Recently I asked a very seasoned developer on his personal recommendation for receiving packets, queuing, and processing them. To provide a little context, I asked:
Hi,
I've been studying Uru code. I had a question.
I'm looking for how packets are queued and eventually exposed to rest of game. Would you recommend running low level packet recv and send on a thread, while communicating to the rest of the game via event queue? In particular I wanted to see how synchronization primitives were used to make a higher level abstraction for game logic code to utilize.
I'm assuming there's actor model style encapsulation and messaging going on. But like we talked about its hard to see big picture by reading code due to distributed nature.
Thanks!
Randy
And got this response:
Assuming that you're going to be running many game contexts in one process, I have a complicated answer to your question, but the short answer is to receive on worker threads and queue messages onto a per-game queue, which is then scheduled to be run when the worker threads run out of input to receive. GetQueuedCompletionStatus with zero timeout works perfectly for this. There is probably a similar but harder way to do this with epoll, which I've read about but have avoided so far because it seems not as well designed as IOCP and kqueue. Packets should be sent directly from the game worker thread, not queued to be sent. This whole design in general avoids context switching.
The games themselves are essentially fat actors that run single threaded.
So it sounds like he's recommending to use a thread pool to receive packets as top priority. If no packets are ready, the worker threads do packet processing. Here packet processing is opening them up, decryption, or whatever else needed. Then they place these processed packets into a queue for the game thread to pick them up.
Sounds like a totally solid design. The worker threads are reused as much as possible. A more naive design would have jobs submit to a threadpool for packet receives, and separate jobs for packet processing. This involves potential context switches between jobs when the OS does scheduling. Another naive solution is to do packet receive + processing on one job, which does not prioritize picking up new packets, and will have likely context switches once each packet + process job is completed.

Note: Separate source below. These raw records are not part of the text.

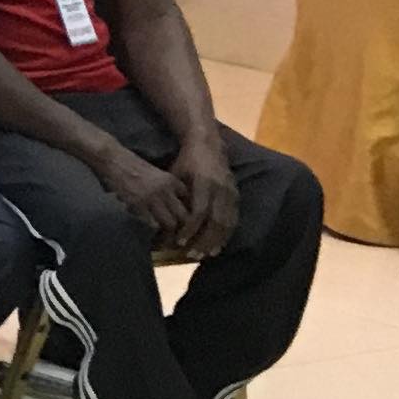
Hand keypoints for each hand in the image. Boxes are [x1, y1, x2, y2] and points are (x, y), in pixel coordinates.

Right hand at [89, 141, 193, 246]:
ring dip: (169, 233)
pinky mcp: (138, 205)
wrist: (113, 159)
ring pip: (170, 223)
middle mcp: (166, 190)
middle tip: (179, 238)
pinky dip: (152, 232)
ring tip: (165, 241)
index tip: (186, 223)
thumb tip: (174, 204)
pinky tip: (150, 235)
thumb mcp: (156, 173)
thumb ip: (167, 187)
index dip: (188, 213)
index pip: (189, 201)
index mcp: (171, 181)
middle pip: (184, 215)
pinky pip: (151, 224)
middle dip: (183, 228)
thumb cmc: (131, 165)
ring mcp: (152, 199)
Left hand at [167, 138, 240, 259]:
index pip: (199, 212)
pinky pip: (234, 219)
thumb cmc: (187, 160)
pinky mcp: (236, 195)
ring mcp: (231, 192)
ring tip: (205, 255)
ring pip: (227, 222)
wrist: (208, 143)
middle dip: (204, 240)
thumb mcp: (176, 175)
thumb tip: (162, 220)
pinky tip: (218, 245)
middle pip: (215, 221)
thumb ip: (174, 196)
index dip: (190, 229)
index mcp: (204, 183)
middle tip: (192, 255)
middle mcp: (220, 189)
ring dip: (216, 241)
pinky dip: (226, 234)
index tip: (180, 242)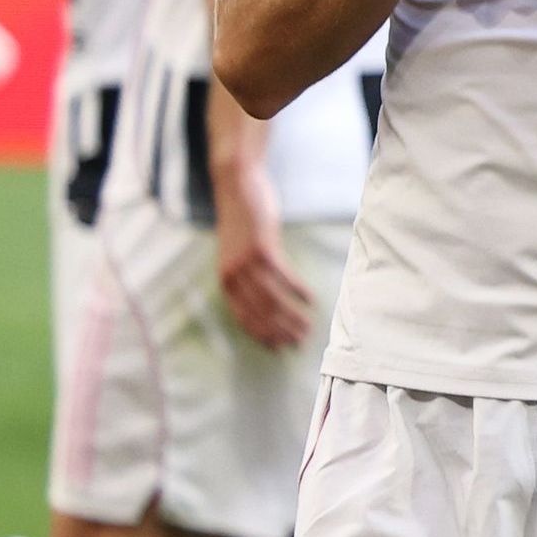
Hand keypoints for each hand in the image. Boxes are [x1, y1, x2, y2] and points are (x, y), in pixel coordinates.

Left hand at [214, 172, 318, 348]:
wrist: (237, 187)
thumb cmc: (242, 221)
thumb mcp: (238, 252)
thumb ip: (247, 276)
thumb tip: (265, 299)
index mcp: (225, 280)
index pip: (243, 318)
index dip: (262, 336)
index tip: (279, 348)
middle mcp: (233, 275)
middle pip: (260, 313)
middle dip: (281, 332)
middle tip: (300, 342)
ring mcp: (246, 262)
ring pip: (272, 299)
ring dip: (292, 317)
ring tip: (308, 327)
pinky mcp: (262, 248)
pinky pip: (283, 277)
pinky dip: (298, 291)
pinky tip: (311, 300)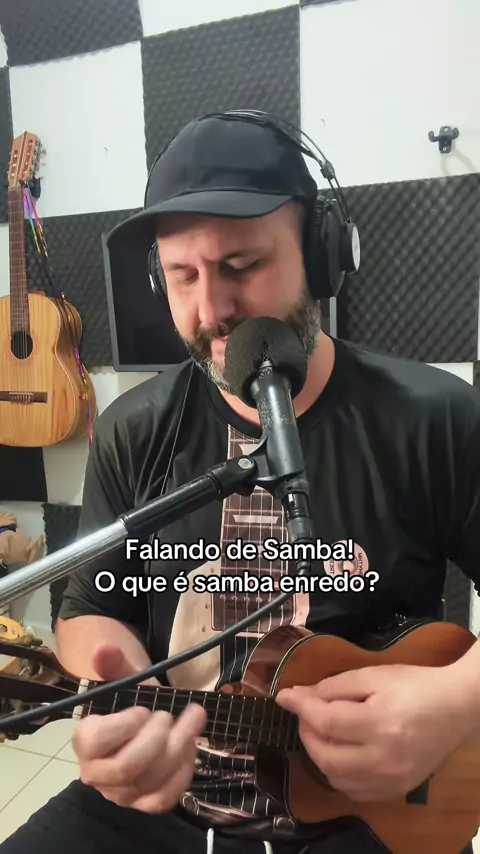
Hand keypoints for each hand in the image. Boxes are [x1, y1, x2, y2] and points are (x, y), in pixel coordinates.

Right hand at [72, 643, 206, 811]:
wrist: (143, 727)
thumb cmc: (132, 703)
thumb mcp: (126, 680)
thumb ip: (115, 664)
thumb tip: (103, 647)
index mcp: (85, 740)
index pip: (97, 739)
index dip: (126, 724)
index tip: (144, 708)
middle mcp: (96, 773)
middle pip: (128, 766)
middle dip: (158, 738)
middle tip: (169, 715)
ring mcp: (120, 794)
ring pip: (150, 782)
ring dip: (178, 748)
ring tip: (191, 722)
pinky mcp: (142, 805)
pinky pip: (163, 799)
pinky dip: (183, 773)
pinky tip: (191, 749)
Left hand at [276, 662, 472, 802]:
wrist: (455, 707)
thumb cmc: (414, 685)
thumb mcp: (374, 675)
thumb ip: (334, 687)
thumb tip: (299, 696)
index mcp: (380, 724)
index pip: (326, 722)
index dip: (300, 708)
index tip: (284, 696)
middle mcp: (385, 758)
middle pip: (326, 756)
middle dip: (306, 733)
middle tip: (305, 712)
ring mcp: (391, 780)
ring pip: (336, 778)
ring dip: (319, 754)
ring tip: (321, 730)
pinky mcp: (396, 789)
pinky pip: (354, 790)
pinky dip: (338, 773)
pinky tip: (340, 752)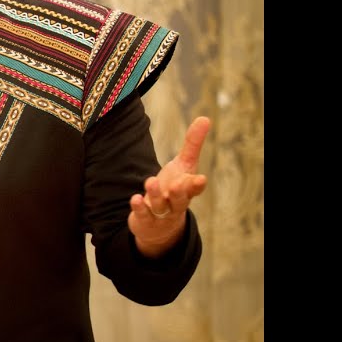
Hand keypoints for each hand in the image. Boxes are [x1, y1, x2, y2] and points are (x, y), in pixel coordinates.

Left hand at [128, 116, 210, 257]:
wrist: (161, 223)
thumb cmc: (175, 188)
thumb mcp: (183, 166)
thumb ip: (193, 144)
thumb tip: (205, 118)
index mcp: (187, 190)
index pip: (195, 188)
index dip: (197, 185)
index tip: (201, 179)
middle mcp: (176, 203)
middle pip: (180, 200)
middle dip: (179, 192)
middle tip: (177, 183)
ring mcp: (161, 213)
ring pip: (161, 206)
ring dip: (156, 195)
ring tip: (151, 181)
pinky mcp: (145, 220)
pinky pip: (143, 215)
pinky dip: (140, 207)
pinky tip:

That's the context. My question is, are Berkeley sockets implemented as a slightly higher level layer compared to IOCP on Windows? Sort of like how fscanf does internal buffering of syscalls, is there a similar relation to raw Windows APIs for IOCP and the POSIX API?
I'm trying to gauge how high or low level my current POSIX implementation is. I plan on writing some dedicated game server code soon, but don't really want to pay for Windows servers, and was hoping to just keep my POSIX stuff as-is. However, also wanted to learn a little more about IOCP stuff. To understand perf tradeoffs, as I'll be paying for server costs myself.